Government and gifts?

This week’s accord on Denmark’s national budget (explained in an animation here) reminded us that we are closing in on election time here in Denmark. The budget agreement included a good number of “gifts” to the public, especially to important electoral segments.

There is an interesting article about Gifting technologies by Kevin McGee and Jörgen Skågeby in First Monday. The conclusion:

… the research to date suggests that there are good reasons to begin looking at technology design “from the gifter’s perspective.” There seem to be fundamentally different technology needs and design problems that appear when a designer looks at the world from the perspective of someone who wants to gift — and to gift more easily, effectively, and meaningfully.
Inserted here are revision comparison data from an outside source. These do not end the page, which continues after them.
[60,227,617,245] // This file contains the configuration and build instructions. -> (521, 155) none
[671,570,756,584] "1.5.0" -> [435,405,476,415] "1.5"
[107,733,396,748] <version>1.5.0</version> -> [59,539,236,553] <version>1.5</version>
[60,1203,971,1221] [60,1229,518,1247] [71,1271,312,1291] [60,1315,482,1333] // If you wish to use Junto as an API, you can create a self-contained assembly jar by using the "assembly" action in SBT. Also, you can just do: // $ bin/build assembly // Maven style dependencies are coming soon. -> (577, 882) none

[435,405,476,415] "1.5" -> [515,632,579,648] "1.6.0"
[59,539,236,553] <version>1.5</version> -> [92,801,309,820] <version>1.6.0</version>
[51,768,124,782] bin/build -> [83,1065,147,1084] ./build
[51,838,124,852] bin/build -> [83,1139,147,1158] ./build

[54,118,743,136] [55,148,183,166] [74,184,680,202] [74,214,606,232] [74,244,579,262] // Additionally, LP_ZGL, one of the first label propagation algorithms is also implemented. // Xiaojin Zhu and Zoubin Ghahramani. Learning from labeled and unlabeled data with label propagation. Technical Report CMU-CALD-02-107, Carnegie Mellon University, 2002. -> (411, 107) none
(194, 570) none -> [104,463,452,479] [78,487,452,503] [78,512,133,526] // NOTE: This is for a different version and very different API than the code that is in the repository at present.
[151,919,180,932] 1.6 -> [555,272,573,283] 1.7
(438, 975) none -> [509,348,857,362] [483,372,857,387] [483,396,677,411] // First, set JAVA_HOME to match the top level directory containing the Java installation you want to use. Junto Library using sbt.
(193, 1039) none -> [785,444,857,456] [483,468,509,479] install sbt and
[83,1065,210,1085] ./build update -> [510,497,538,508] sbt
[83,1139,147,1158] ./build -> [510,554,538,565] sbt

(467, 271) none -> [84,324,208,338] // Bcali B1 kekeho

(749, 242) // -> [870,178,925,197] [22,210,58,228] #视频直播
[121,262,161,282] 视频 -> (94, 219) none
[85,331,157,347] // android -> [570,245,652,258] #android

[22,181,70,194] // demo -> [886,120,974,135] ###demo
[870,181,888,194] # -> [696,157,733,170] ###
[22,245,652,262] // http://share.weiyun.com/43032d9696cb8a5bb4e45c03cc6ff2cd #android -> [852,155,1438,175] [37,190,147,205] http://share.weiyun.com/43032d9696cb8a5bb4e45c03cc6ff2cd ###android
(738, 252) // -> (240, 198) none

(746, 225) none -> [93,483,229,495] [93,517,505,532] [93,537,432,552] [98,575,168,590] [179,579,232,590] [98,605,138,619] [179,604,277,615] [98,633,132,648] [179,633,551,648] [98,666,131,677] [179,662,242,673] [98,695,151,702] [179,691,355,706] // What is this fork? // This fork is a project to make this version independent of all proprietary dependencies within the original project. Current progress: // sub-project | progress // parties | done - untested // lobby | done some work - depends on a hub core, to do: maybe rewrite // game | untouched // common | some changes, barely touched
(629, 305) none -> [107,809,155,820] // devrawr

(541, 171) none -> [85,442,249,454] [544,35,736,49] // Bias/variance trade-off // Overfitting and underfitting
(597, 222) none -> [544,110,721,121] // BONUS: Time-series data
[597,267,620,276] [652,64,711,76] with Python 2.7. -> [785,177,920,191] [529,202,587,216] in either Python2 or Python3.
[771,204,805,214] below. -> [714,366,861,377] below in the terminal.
To echo the beginning of this paper, it seems possible that even the creation of powerful, comprehensive, intuitive, and economically viable services for acquiring digital goods may not answer all the strong needs expressed in sharing phenomena. In fact, it may be that when the current legal and economic controversies surrounding file sharing have been resolved, powerful and intuitive mechanisms for gifting may be one of the ways that successful services and applications distinguish themselves. And the same could hold true for technology in general; perhaps gifting technologies can be for the benefit of all.

In his recent Hans Christian Andersen Academy lecture, professor Lawrence Lessig makes some good points, for examples that the architecture of the net is in principle based on a concept of Free Culture.